For each entry, repeat the text exactly and omit any picture it holds.
------ Material to process ------
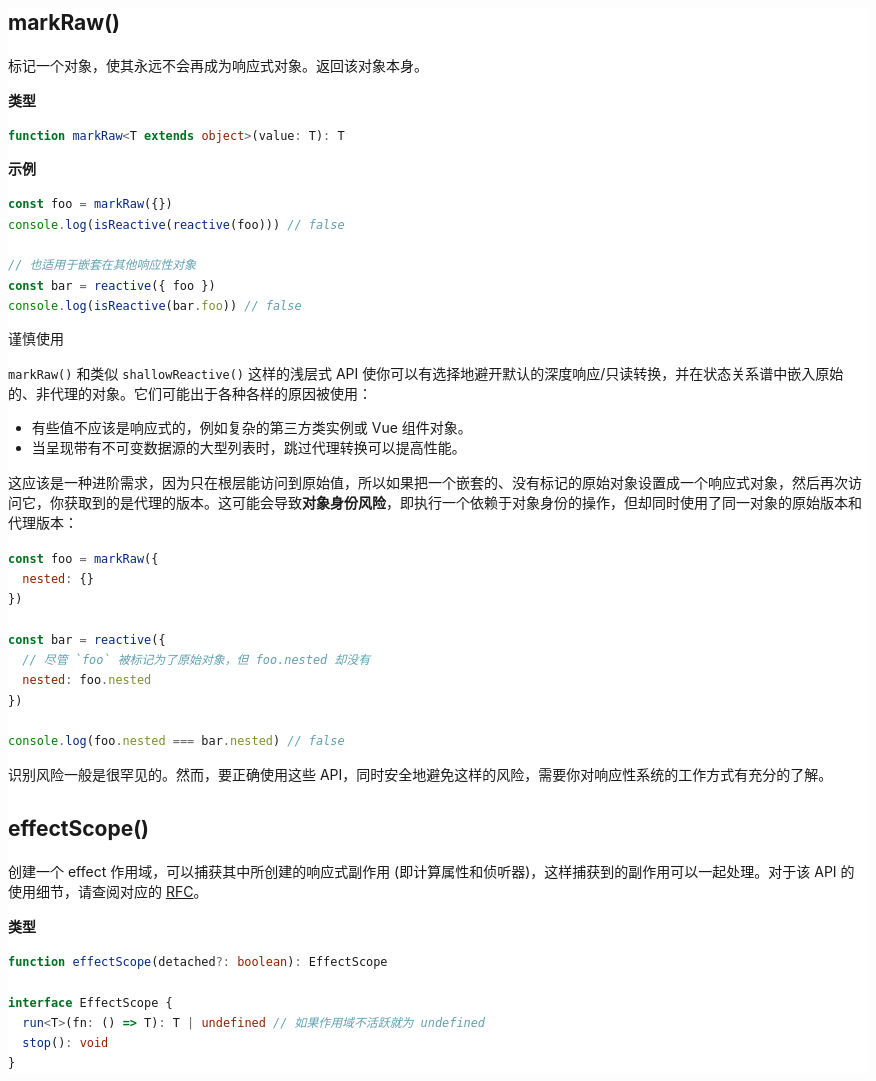 

## markRaw()

标记一个对象，使其永远不会再成为响应式对象。返回该对象本身。

**类型**

```ts
function markRaw<T extends object>(value: T): T
```

**示例**

```js
const foo = markRaw({})
console.log(isReactive(reactive(foo))) // false

// 也适用于嵌套在其他响应性对象
const bar = reactive({ foo })
console.log(isReactive(bar.foo)) // false
```

谨慎使用

`markRaw()` 和类似 `shallowReactive()` 这样的浅层式 API 使你可以有选择地避开默认的深度响应/只读转换，并在状态关系谱中嵌入原始的、非代理的对象。它们可能出于各种各样的原因被使用：

- 有些值不应该是响应式的，例如复杂的第三方类实例或 Vue 组件对象。
- 当呈现带有不可变数据源的大型列表时，跳过代理转换可以提高性能。

这应该是一种进阶需求，因为只在根层能访问到原始值，所以如果把一个嵌套的、没有标记的原始对象设置成一个响应式对象，然后再次访问它，你获取到的是代理的版本。这可能会导致**对象身份风险**，即执行一个依赖于对象身份的操作，但却同时使用了同一对象的原始版本和代理版本：

```js
const foo = markRaw({
  nested: {}
})

const bar = reactive({
  // 尽管 `foo` 被标记为了原始对象，但 foo.nested 却没有
  nested: foo.nested
})

console.log(foo.nested === bar.nested) // false
```

识别风险一般是很罕见的。然而，要正确使用这些 API，同时安全地避免这样的风险，需要你对响应性系统的工作方式有充分的了解。



## effectScope()

创建一个 effect 作用域，可以捕获其中所创建的响应式副作用 (即计算属性和侦听器)，这样捕获到的副作用可以一起处理。对于该 API 的使用细节，请查阅对应的 [RFC](https://github.com/vuejs/rfcs/blob/master/active-rfcs/0041-reactivity-effect-scope.md)。

**类型**

```ts
function effectScope(detached?: boolean): EffectScope

interface EffectScope {
  run<T>(fn: () => T): T | undefined // 如果作用域不活跃就为 undefined
  stop(): void
}
```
------
## Completed exercise
## markRaw()

标记一个对象，使其永远不会再成为响应式对象。返回该对象本身。

**类型**

```ts
function markRaw<T extends object>(value: T): T
```

**示例**

```js
const foo = markRaw({})
console.log(isReactive(reactive(foo))) // false

// 也适用于嵌套在其他响应性对象
const bar = reactive({ foo })
console.log(isReactive(bar.foo)) // false
```

谨慎使用

`markRaw()` 和类似 `shallowReactive()` 这样的浅层式 API 使你可以有选择地避开默认的深度响应/只读转换，并在状态关系谱中嵌入原始的、非代理的对象。它们可能出于各种各样的原因被使用：

- 有些值不应该是响应式的，例如复杂的第三方类实例或 Vue 组件对象。
- 当呈现带有不可变数据源的大型列表时，跳过代理转换可以提高性能。

这应该是一种进阶需求，因为只在根层能访问到原始值，所以如果把一个嵌套的、没有标记的原始对象设置成一个响应式对象，然后再次访问它，你获取到的是代理的版本。这可能会导致**对象身份风险**，即执行一个依赖于对象身份的操作，但却同时使用了同一对象的原始版本和代理版本：

```js
const foo = markRaw({
  nested: {}
})

const bar = reactive({
  // 尽管 `foo` 被标记为了原始对象，但 foo.nested 却没有
  nested: foo.nested
})

console.log(foo.nested === bar.nested) // false
```

识别风险一般是很罕见的。然而，要正确使用这些 API，同时安全地避免这样的风险，需要你对响应性系统的工作方式有充分的了解。



## effectScope()

创建一个 effect 作用域，可以捕获其中所创建的响应式副作用 (即计算属性和侦听器)，这样捕获到的副作用可以一起处理。对于该 API 的使用细节，请查阅对应的 [RFC](https://github.com/vuejs/rfcs/blob/master/active-rfcs/0041-reactivity-effect-scope.md)。

**类型**

```ts
function effectScope(detached?: boolean): EffectScope

interface EffectScope {
  run<T>(fn: () => T): T | undefined // 如果作用域不活跃就为 undefined
  stop(): void
}
```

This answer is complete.